History lies under Malostranské náměstí

An archaeological dig is helping to fill in gaps about Prague's earliest days

An archaeological survey is taking place in the upper part of Malostranské náměstí in connection with the planned renovation.

The city is also planning an outdoor exhibition in August to show some of the history of the square, which has been in constant use for over 1,000 years.

Despite the square being in the center of the city, a lot of historical objects are still close to the surface, just under the paving stones. They are preserved in layers of clay, sand and sediment deposits.

The latest archaeological finds confirm that the square is one of the most interesting locations in the city. Excavating a few cubic meters has shown unique information about the city's past. The area deserves increased attention and protection, according to Jaroslav Podliska. head of the department of archeology for the Prague division of the National Heritage Institute (NPÚ).

City Hall released photos of horseshoes and decorated pottery fragments that have been found so far.

Malá Strana has been settled since the ninth century, and Prague gradually grew from there. “It is not excluded that the local tradition of roasting (pražení) iron ore and the subsequent production of iron, archeologically proven in prehistoric times, could have been reflected in the name 'Praha,'” archeologist Jarmila Čiháková said on the City Hall website. The origin of the Czech name of Prague, which is Praha, is not known and there are several theories. Another is that it is related to the word for doorway or threshold.

The extent of the earliest early medieval fortifications of Malostranské náměstí is not entirely known. Some remnants have already been found during the research.

“The details of the prehistoric settlement of Malostranské náměstí have not yet been sufficiently illuminated.

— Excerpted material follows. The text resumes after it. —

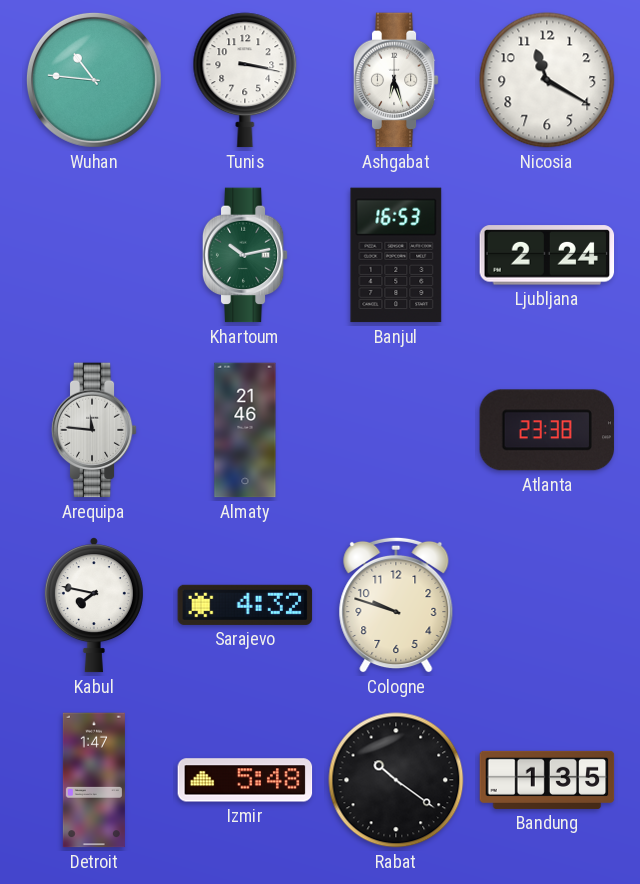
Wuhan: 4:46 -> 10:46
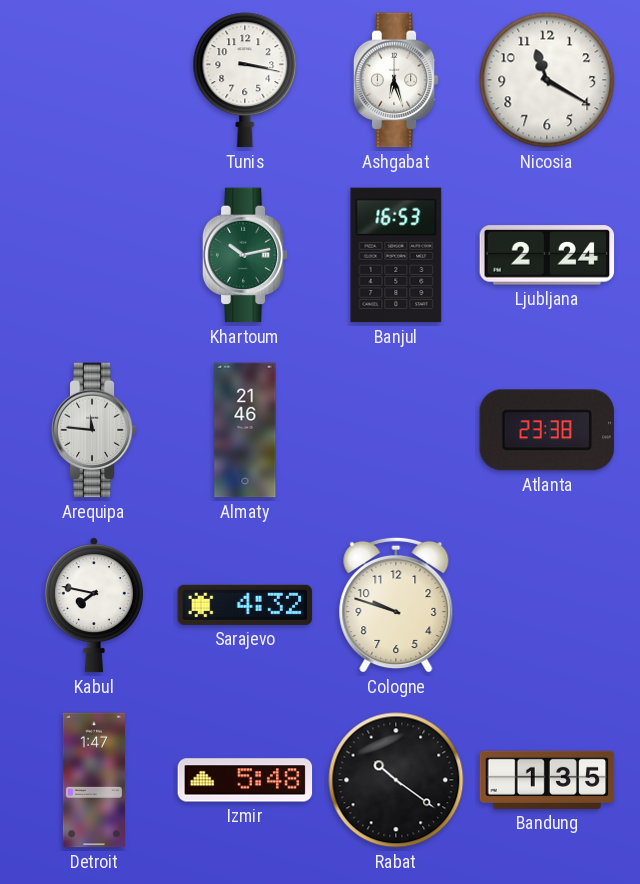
Wuhan: 10:46 -> none
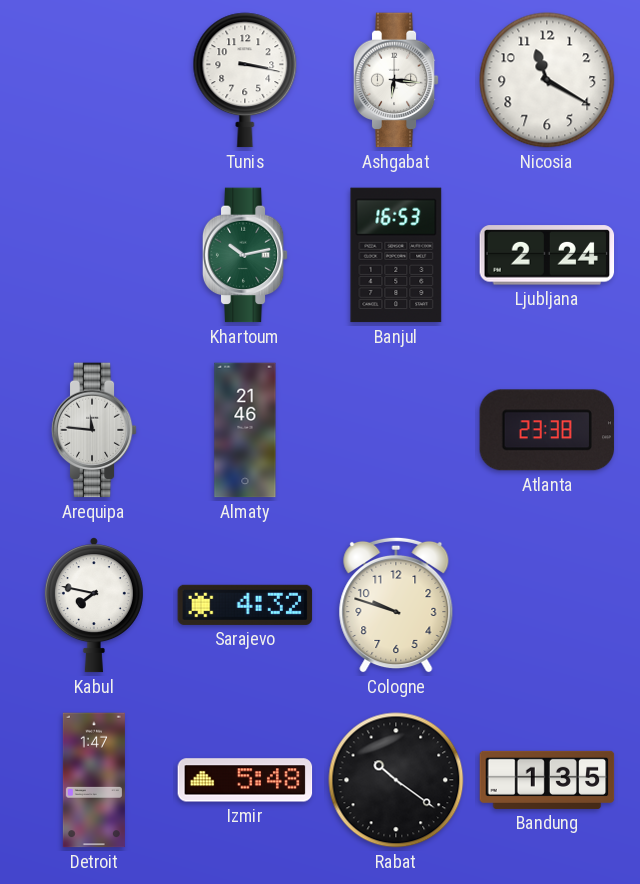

Archaeological research has shown that the area of the square was used for various purposes during the Middle Ages. In addition to the finds of the early medieval fortifications, there were, for example, wooden paths, houses and remnants of craftsmanship,” archaeologist Jan Havrda said.

More information on landmarks hidden under the square's pavement will come to light after further research scheduled for autumn.

Prague Deputy Petra Kolínská (Greens) said the finds were fascinating. “I did not even know that under half of the square there is practically a historical marsh, or that in the middle of the square, in the building of the former Jesuit college, there are the foundations of the Rotunda of St. Wenceslas and buildings from the time of the first Přemyslids,” she said.

The Přemyslids were a royal family between the ninth and 12th centuries. Tales of the earliest rulers are a mix of myth and history.

“That is why we have prepared an outdoor exhibition for the inhabitants of Prague and its visitors, drawing the past and the future of the square. The exhibition will be here in August,” Kolínská said.

The square is currently undergoing a renovation to make it more friendly to pedestrians. A fountain, for example, will be added. A parking lot that had been there was closed down in July 2016.

The name of the square has changed over the years. The square has long been divided into two parts and was called Horní rynk and Dolní rynk (Upper and Lower Marketplace), and Malostranský rynek. The upper part was also called Vlašský plac, as many Italian merchants were there.

In the first half of the 19th century it became Štepanské námestí (Stephan Square), and after 1869 it was officially Malostranské náměstí, but people called it náměstí Maršála Radeckého, or Radecký Square, after a large statue located there at that time.

The statue honoring Field Marshall Radecký is associated with the Habsburg occupation of Bohemia. It was taken down after Czechoslovakia got its independence.